The 38 year old Diaz returned to action for the first time in over six years at UFC 266 in September, losing a tough fight against Robbie Lawler when he refused the referee’s command to stand back up a minute into the third round (watch the highlights here).
There were flashes of prime Nick in the performance — some good body work and slick movement. But on the whole he looked like he lost a step, and it’s hard not to question his commitment when he came in a weight class heavy and ended the fight like he did.
“[It was] not the Nick Diaz that I’m accustomed to, obviously,” Masvidal said in an interview with The MMA Hour (via MMA Fighting). “I was fighting alongside Nick when he was in Strikeforce and I was in Strikeforce, so I knew a very different Nick Diaz. I don’t want to see the guy get hurt, man. I would love to see him in peak shape, go in there and f—k some people up, but I don’t know how much of a reality that is now after seeing his last performance.”
“I want to see him not get hurt. And if he does go back in there, I want to see him as close as we can to his old self. I don’t think his last performance, we got to see that.”
“I don’t know what Nick Diaz is going through,” Masvidal added. “I don’t know [if he’s dealing with the] IRS. I don’t what it is, why he was fighting. But as far as I go, I think I’ve said it before in the gym. When I go to the gym, myself, and the younger generations, and I can no longer hang with them and compete with them and do well — and not just well one day out of the week, but do well every time I step on the mat like I do right now — then I know it’s time for me to hang it up.”

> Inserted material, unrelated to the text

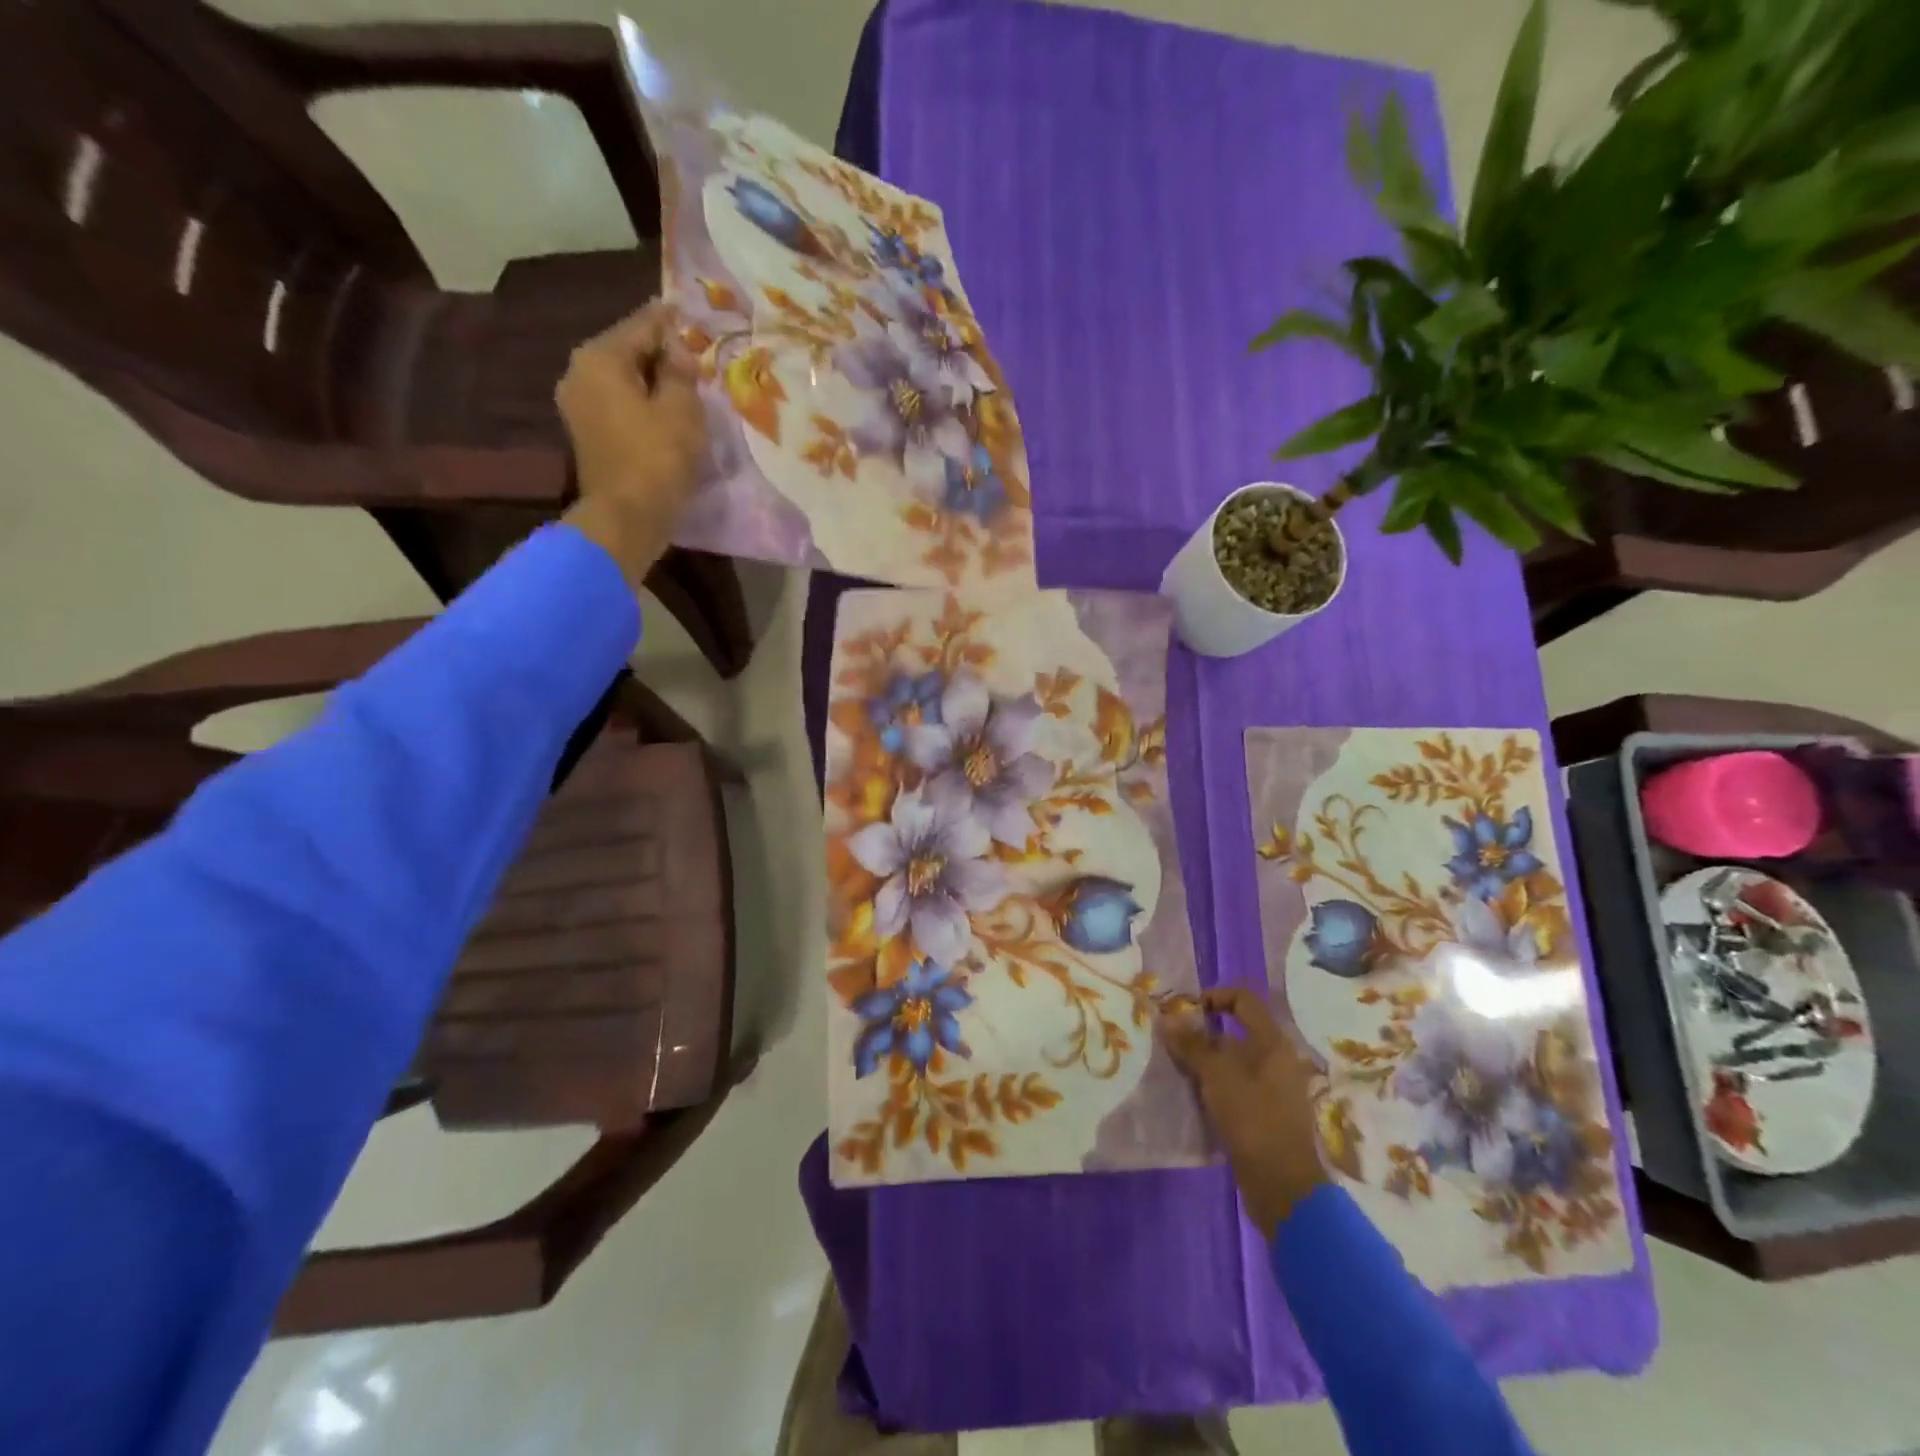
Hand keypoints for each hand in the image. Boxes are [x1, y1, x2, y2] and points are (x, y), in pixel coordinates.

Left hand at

“Nobody’s going to come telling me. Thank goodness, on a financial level, I never have to fight again. If I continue to fight now or not, I’m good financially, so I don’t see myself in those predicaments where I’m going to come back to fight for money. I’ll come back to fight because I love it, it’s my DNA.”
“I love doing this more than anything I’ve done in this world,” he concluded. “But as far as for financial situations and stuff, I won’t be back in here. I worked too hard for this, I put too much money aside a long time ago, so I don’t have to worry about that. The day that I walk away from it, it’s because I feel that I no longer can compete at that level. I’m not going to be nobody’s footstool. I’m not going to hold nobody’s jock strap either. No way.”
Nick doesn’t sound quite done with fighting just yet. The elder Diaz brother recently popped up on social media when Jorge pulled out of his UFC 269 fight against Leon Edwards due to an undisclosed injury. “Put me in,” Diaz wrote.
That’s certainly not going to happen. Leon Edwards has already withdrawn from the card, and it’s unclear whether Nick is anywhere closer to 170 pounds than he was two months ago when his welterweight fight was reclassified to middleweight. We’re not sure we want to write Diaz off completely just yet, but we’re right there with Jorge on this: no one wants to see Nick end up a footstool.